Note that this information can be retrieved from the cluster properties on the AWS platform, as we did earlier. The `DWH_ROLE_ARN` is exactly the same `ROLE_ARNA` we got before.

To make our ETL codes easier, I will save the `DWH_ENDPOINT` in the `dwh.cfg` file.

### 3.4 Open an incoming **TCP port** _to access_ the cluster endpoint
To access the cluster through its endpoint, we need to open an inbound TCP port.

In [None]:
# Get a EC2 client
ec2 = boto3.resource('ec2',
                     region_name=REGION,
                     aws_access_key_id=KEY,
                     aws_secret_access_key=SECRET)

In [None]:
try:
    vpc = ec2.Vpc(id=cluster_props['VpcId'])

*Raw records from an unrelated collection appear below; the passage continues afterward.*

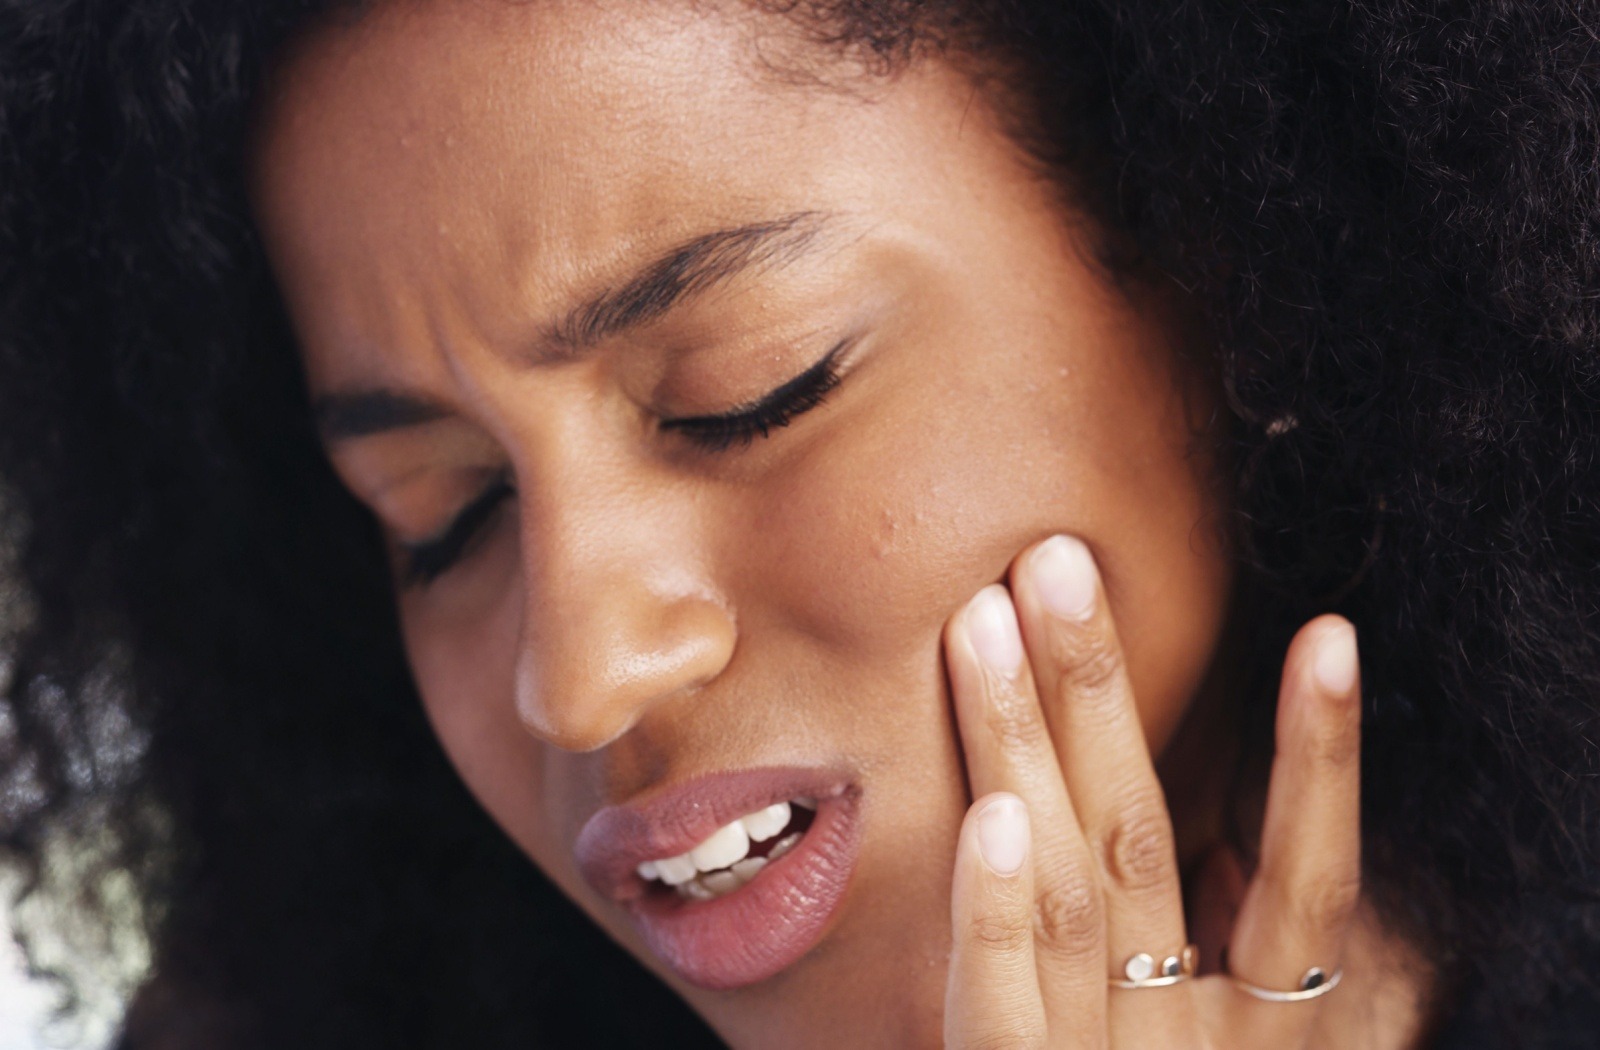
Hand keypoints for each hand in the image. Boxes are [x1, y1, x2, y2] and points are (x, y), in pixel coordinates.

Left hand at [941, 535, 1361, 1048]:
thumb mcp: (1193, 1037)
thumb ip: (1208, 951)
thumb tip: (1206, 832)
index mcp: (1257, 1031)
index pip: (1311, 884)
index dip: (1323, 762)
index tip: (1330, 635)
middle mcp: (1191, 1045)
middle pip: (1147, 849)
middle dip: (1101, 694)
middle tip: (1057, 561)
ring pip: (1072, 899)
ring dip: (1026, 746)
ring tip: (985, 622)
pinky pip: (1001, 1014)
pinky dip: (999, 914)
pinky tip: (992, 815)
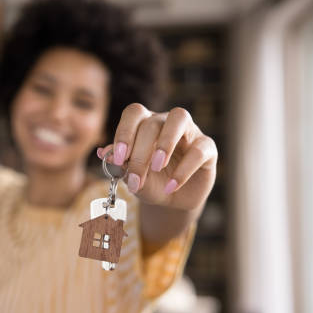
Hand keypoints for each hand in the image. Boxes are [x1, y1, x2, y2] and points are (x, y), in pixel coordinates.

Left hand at [98, 103, 216, 211]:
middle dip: (141, 152)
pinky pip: (199, 150)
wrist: (173, 199)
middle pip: (152, 122)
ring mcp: (189, 131)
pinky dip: (184, 170)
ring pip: (179, 118)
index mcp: (144, 123)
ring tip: (156, 167)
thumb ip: (121, 165)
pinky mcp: (208, 147)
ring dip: (165, 142)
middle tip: (135, 177)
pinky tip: (171, 187)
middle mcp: (166, 121)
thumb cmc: (150, 182)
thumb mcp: (133, 177)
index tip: (118, 158)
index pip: (133, 113)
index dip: (124, 132)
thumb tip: (105, 153)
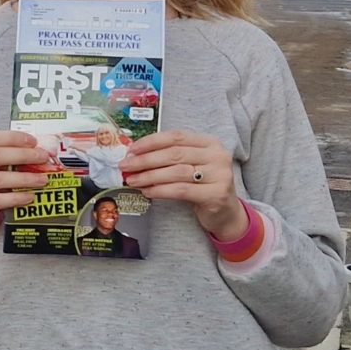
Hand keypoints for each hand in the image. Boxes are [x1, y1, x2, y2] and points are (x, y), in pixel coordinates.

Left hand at [119, 130, 247, 239]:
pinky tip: (147, 192)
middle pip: (174, 154)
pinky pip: (181, 190)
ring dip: (149, 176)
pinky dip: (160, 191)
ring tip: (132, 180)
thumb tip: (134, 156)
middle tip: (125, 166)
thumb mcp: (190, 166)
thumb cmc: (202, 186)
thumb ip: (169, 158)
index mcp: (209, 142)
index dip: (151, 142)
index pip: (176, 137)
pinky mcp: (216, 194)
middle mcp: (218, 155)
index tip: (131, 150)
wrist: (225, 212)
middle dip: (145, 160)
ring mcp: (220, 174)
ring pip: (176, 172)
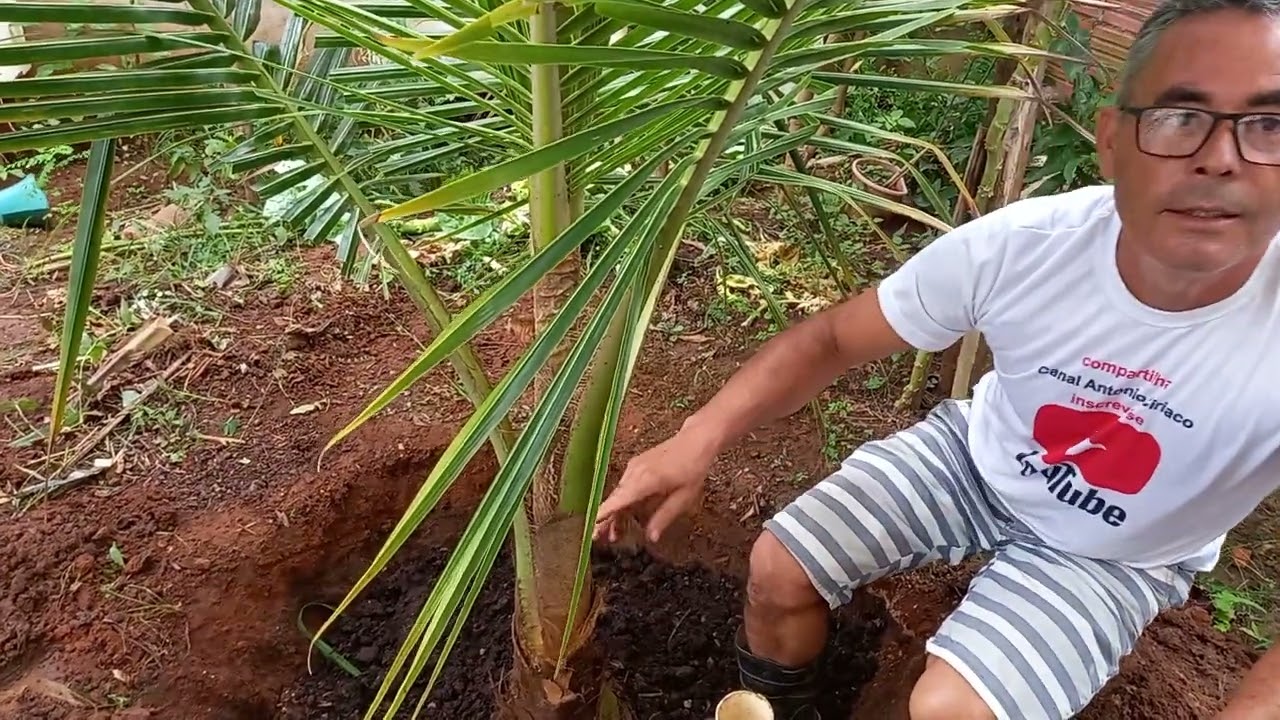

    defaultSg = list(vpc.security_groups.all())[0]
    print(defaultSg)
    
    defaultSg.authorize_ingress(
        GroupName=defaultSg.group_name,
        CidrIp='0.0.0.0/0',
        IpProtocol='TCP',
        # information insider the file `dwh.cfg`
        FromPort=int(DWH_PORT),
        ToPort=int(DWH_PORT)
    )
except Exception as e:
    print(e)

### 3.5 Checking cluster connection
The course used `pyscopg2` to connect to databases in Redshift. However, **it is outdated**.

Instead, we will use the `redshift_connector` package according to the [official AWS tutorial](https://docs.aws.amazon.com/redshift/latest/mgmt/python-connect-examples.html).
   it is now out of date to connect to redshift.

In [None]:
!pip install redshift_connector

In [None]:
import redshift_connector

conn = redshift_connector.connect(
     host=DWH_ENDPOINT,
     database=DWH_DB,
     port=DWH_PORT,
     user=DWH_DB_USER,
     password=DWH_DB_PASSWORD
  )

conn

#### **Connecting by SQL Workbench**
Install and configure _SQL Workbench_ to access your _Redshift Cluster_. I provided a simple tutorial for that in the [SQL_workbench_on_Redshift.md](./SQL_workbench_on_Redshift.md) file.

## 4. READY FOR ETL
If everything worked so far, then now we can run our ETL process!

## 5. Cleaning the resources by code
Keeping all active costs of created resources! So after finishing the project, running ETC, etc, we need to clean up/delete _all_ resources allocated in AWS. <br/>
One option is to do this _manually_ on the AWS platform. However, we can do this by code!

I created the jupyter-notebook `tear_down_AWS_resources.ipynb` to clean up/dismount all AWS resources directly from code.